Para 6.1.2 — GOODS_MANUAL
Original Rule Text
6.1.2 Performance Security (Rule 171 of GFR 2017) 1. To ensure due performance of the contract, performance security (or Performance Bank Guarantee (PBG) or Security Deposit (SD)) is to be obtained from the successful bidder awarded the contract. Unlike contracts of Works and Plants, in the case of contracts for goods, the need for Performance Security depends on the market conditions and commercial practice for the particular kind of goods. Performance security should be for an amount of three (3) to five (5) per cent (3 to 10% for Works) of the value of the contract, as specified in the tender documents99. The procuring Entity may stipulate an upper ceiling for the Performance Security amount. For an illustrative example, the ceiling can be Rs 75 Lakhs for tenders upto Rs 50 Crores and Rs 3 Crore for tenders above Rs 50 Cr but below Rs 300 Cr. For tenders of higher value than this, the Procuring Entity may decide the amount of Performance Security (but not less than Rs 3 Cr mentioned above). However, Procuring Entities are free to decide their own upper limits for performance security, with the approval of Competent authority and finance concurrence, based on their perception of performance risks vis-a vis need for competition. Performance security may be furnished in the form of an Insurance Surety Bond100, account payee demand draft from a commercial bank, bank guarantee (including e-bank guarantee101) issued/confirmed from any of the commercial banks in India, or online payment in an acceptable form, safeguarding the purchaser's interest in all respects. In the case of GTE tenders, the performance security should be in the same currency as the contract and must conform to the Uniform Rules for Demand Guarantees (URDG 758) – an international convention regulating international securities102. Unlike the procurement of Works, in the procurement of Goods, the concept of taking part of the Performance Guarantee as money retained from the first or progressive bills of the supplier is not acceptable.
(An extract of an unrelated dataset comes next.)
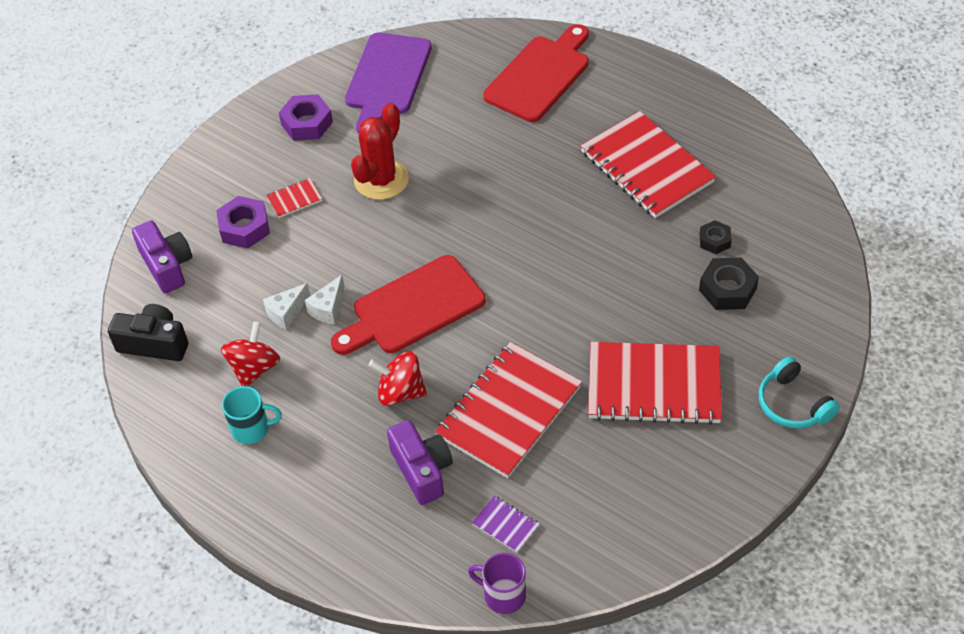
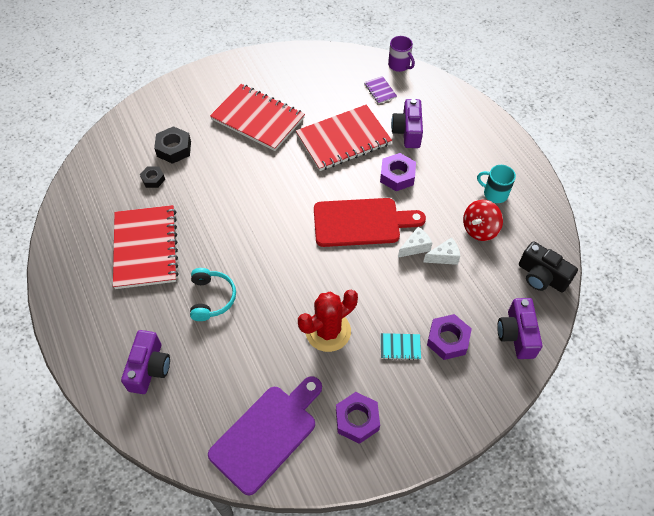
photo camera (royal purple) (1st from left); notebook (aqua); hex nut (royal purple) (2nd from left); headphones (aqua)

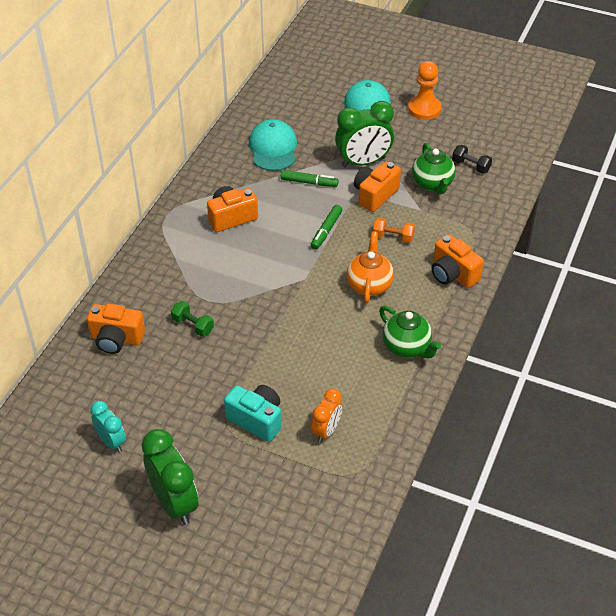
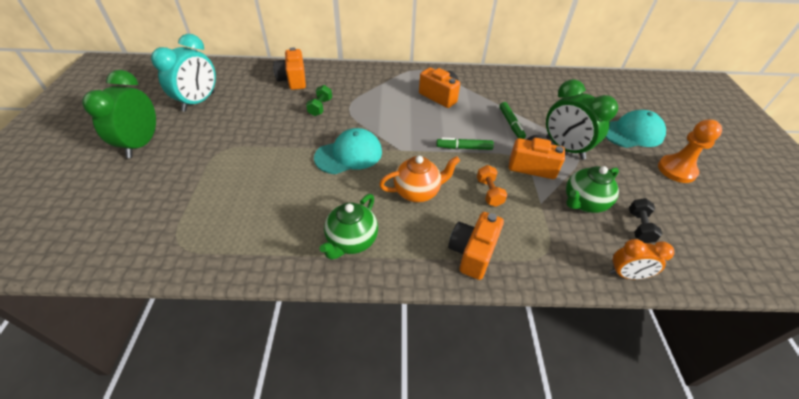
baseball cap (aqua) (1st from left); photo camera (aqua); clock (orange-coloured); clock (aqua); clock (green) (1st from left)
2. Submission of Performance Security is not necessary for a tender value upto Rupees 50 (twenty-five) lakh. 3. Procuring Entity may exempt the following entities (on their specific requests or otherwise) from submission of Performance Security: a) 103Govt. Ministries, Departments, Attached and Subordinate Offices, Autonomous bodies, b) OEM in whose favour PAC, in tenders issued against PAC. 4. Performance Security is to be furnished by a specified date (generally 14 (fourteen) to 28 (twenty-eight) days after notification of the award, depending on the amount), and it should remain valid for a period of 60 (sixty, or any other period mentioned in the tender Documents) days beyond the date of completion of all contractual obligations of the supplier, including warranty obligations. 5. In the case of Goods contracts (e.g., Rate Contracts and other long-term contracts) spanning over multiple years, Procuring entities may consider proportionately reducing performance security in proportion to the balance contract period, wherever feasible, instead of retaining the full performance security over the complete contract period which may be of 2-3 years or may be more. 6. The performance security will be forfeited and credited to the procuring entity’s account in the event of a breach of contract by the contractor. It should be refunded to the contractor without interest after he duly performs and completes the contract in all respects (full performance security should be forfeited, even if the Contractor has partially executed the work) but not later than 60(sixty) days of completion of all such obligations, including the warranty under the contract. The senior officers should monitor the return of Bid/ Performance Securities, and delays should be avoided. If feasible, the details of these securities may be listed in the e-Procurement Portal/ website of the Procuring entity to make the process transparent and visible.